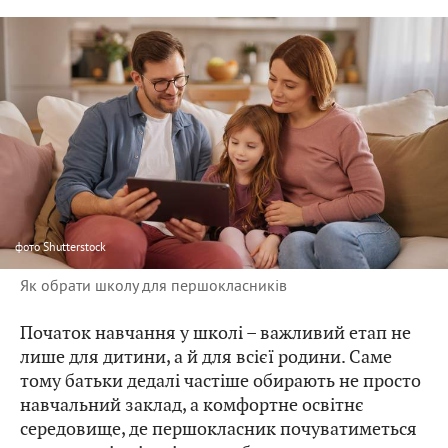
фото
Shutterstock
Як обрати школу для першокласників
Початок навчання у школі – важливий етап не
лише для дитини, а й для всієї родини. Саме
тому батьки дедалі частіше обирають не просто
навчальний заклад, а комфортне освітнє
середовище, де першокласник почуватиметься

- **Instructions for the task**
Each record is to be restated word for word; no picture goes in.

- **Response**
фото
Shutterstock
Як обрати школу для першокласників
Початок навчання у школі – важливий етап не
лише для дитини, а й для всієї родини. Саме
тому батьки дедалі частіше обирають не просто
навчальний заклад, а комфортне освітнє
середовище, де першокласник почуватиметься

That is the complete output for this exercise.